CV NEWS FEED // As the Biden administration scrambles to evacuate an estimated 30,000 refugees from Taliban-held Afghanistan, pressure is mounting from beleaguered Christian missionaries to resettle them in the United States and elsewhere as soon as possible.
Not all of the 30,000 refugees, including non-Afghan U.S. allies, may remain in the United States very long. Many are foreign nationals seeking to return to nearby countries like Pakistan and India, as well as to Europe, but who remain dependent on the faltering Biden Administration to get them out of a country now effectively controlled by gun-wielding extremists.
Some of the refugees are associated with NGOs and Christian missions that established humanitarian outreaches in Afghanistan following the U.S.-led invasion in 2001, putting them at heightened risk of Islamist militant reprisals.
On Aug. 17, Junno Arocho Esteves reported for Catholic News Service that the refugees include two Indian Jesuit priests unable to return to their country. As Taliban extremists conquered Kabul and formally established a new Islamic caliphate on Aug. 15, both the NGO Caritas Italy as well as the Jesuits — Catholic missionary priests who arrived in 2004 — suspended their activities in Afghanistan.
Also on Aug. 17, the United States Conference of Catholic Bishops issued a statement urging the Biden Administration to resolve the 30,000 special immigrant visa applications as soon as possible. Reporting on the statement for Crux, John Lavenburg noted only that the bishops were asking for “quick action,” and not that all of the refugees necessarily remain in the U.S.
“We know that time is of the essence to help our brothers and sisters in need, and we call on our government to act with the utmost urgency, considering all available avenues to preserve life,” Auxiliary Bishop Mario Dorsonville of Washington, chair of the U.S.C.C.B. Committee on Migration, and Bishop David Malloy, chair of the U.S.C.C.B. Committee on International Justice and Peace, said in the joint statement.
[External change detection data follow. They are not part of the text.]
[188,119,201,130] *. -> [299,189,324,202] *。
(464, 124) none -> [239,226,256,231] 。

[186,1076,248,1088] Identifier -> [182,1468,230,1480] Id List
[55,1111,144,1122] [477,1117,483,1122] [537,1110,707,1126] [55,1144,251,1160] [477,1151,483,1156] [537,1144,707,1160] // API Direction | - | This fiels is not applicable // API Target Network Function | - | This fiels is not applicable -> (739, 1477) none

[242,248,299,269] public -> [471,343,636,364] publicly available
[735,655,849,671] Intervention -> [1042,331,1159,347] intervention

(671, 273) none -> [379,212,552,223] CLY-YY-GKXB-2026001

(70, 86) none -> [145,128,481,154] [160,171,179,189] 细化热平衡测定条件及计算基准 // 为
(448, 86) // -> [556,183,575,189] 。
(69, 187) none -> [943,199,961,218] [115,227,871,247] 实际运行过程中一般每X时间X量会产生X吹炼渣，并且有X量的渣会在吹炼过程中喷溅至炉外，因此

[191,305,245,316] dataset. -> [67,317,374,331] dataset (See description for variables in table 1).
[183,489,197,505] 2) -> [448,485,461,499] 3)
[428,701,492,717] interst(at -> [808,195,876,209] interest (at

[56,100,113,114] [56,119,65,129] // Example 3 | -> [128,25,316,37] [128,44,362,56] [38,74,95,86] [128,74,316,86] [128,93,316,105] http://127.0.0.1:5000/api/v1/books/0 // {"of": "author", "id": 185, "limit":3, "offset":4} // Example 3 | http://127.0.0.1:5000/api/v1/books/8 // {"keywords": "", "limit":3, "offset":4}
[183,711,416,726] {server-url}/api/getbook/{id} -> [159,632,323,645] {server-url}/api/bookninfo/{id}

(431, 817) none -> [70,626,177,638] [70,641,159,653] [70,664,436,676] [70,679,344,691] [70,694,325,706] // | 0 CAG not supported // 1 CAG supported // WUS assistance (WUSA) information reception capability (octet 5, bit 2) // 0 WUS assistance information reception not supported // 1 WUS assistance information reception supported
In a request for prayers, Josh Manley, a British national and evangelical Protestant pastor based in the United Arab Emirates, wrote in an Aug. 16 article that his fellow pastors in Afghanistan were moving houses in an effort to hide from militants seeking them out. Just days before the fall of Kabul, World Magazine senior editor Mindy Beltz tweeted that Protestant pastors had received late-night letters from Taliban leaders on Aug. 12, warning that “they aren’t going anywhere.”
International media outlets have labeled the situation in Afghanistan, which fell to the Taliban in a coup two weeks before the scheduled U.S. handover, a “humanitarian crisis” that puts women and children at particular risk in the new repressive theocratic regime. But on Capitol Hill, a bipartisan split has emerged on the question of allowing the Afghan refugees to resettle in the U.S., adding an element of indecision to the slowness and confusion of the Biden Administration’s response.
Photographs, news reports, and videos have emerged of women and children beaten severely by Taliban fighters to keep them off the streets. Clarissa Ward, CNN correspondent in Kabul, donned a burka Monday after wearing modern Western clothing in her broadcasts just a day before, protecting herself from Taliban violence as she continues her extraordinary street-side reporting on desperate U.S. allies trying to flee the country before the militants round them up.
An unknown number of U.S. citizens, Afghan allies, and other foreign nationals remain trapped in Afghanistan at press time, unable to get through a Taliban blockade at the American-held Kabul airport. Because the new Islamic Emirate of Afghanistan remains internationally unrecognized as a state government, no treaties exist to expatriate them, and it remains unclear who the Taliban will allow to leave despite their word that U.S. citizens will be able to pass.
Although President Biden has expressed reluctance about receiving all 30,000 refugees, it also remains unclear that he will be able to resist progressives in his party like Rep. Alexandria Ocasio-Cortez, D-NY, who said on Aug. 16 that the federal government has a “moral obligation” to resettle all 30,000 refugees in the U.S.
Gunfire continued to erupt throughout Kabul on Aug. 18, with Taliban checkpoints established around the airport to screen an estimated 10,000 to 15,000 U.S. citizens still seeking to depart. That same day, multiple news sources reported that the U.S. State Department had sent out a bulletin advising Americans in Afghanistan to leave as soon as possible, but adding that they “cannot guarantee safe passage” to the Hamid Karzai airport.